EXERCISE INSTRUCTIONS —
Write out, word for word, every line from the one where "wire xor0_out_X;" occurs to the final line of the entries, and nothing beyond them.

···

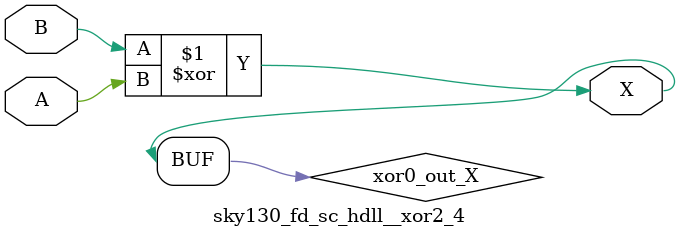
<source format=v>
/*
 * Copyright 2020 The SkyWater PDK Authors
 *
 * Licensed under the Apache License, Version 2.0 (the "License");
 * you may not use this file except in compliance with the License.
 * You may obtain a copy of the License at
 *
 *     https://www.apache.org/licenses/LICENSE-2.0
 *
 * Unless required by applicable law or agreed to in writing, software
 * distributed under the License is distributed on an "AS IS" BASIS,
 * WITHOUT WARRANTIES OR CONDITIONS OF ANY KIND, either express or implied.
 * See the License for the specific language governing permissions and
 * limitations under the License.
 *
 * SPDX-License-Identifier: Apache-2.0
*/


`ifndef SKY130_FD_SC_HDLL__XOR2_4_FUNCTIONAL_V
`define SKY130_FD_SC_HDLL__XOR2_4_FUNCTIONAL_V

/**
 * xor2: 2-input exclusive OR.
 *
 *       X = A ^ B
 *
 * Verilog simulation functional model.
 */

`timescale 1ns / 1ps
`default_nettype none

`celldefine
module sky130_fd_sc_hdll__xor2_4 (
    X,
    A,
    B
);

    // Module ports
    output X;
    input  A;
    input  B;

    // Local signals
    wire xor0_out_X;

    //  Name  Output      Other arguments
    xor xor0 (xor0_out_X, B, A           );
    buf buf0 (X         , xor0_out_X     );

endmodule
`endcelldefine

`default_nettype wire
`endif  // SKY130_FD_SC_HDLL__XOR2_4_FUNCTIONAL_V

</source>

···

TASK RESPONSE —
    wire xor0_out_X;

    //  Name  Output      Other arguments
    xor xor0 (xor0_out_X, B, A           );
    buf buf0 (X         , xor0_out_X     );

endmodule
`endcelldefine

`default_nettype wire
`endif  // SKY130_FD_SC_HDLL__XOR2_4_FUNCTIONAL_V

</source>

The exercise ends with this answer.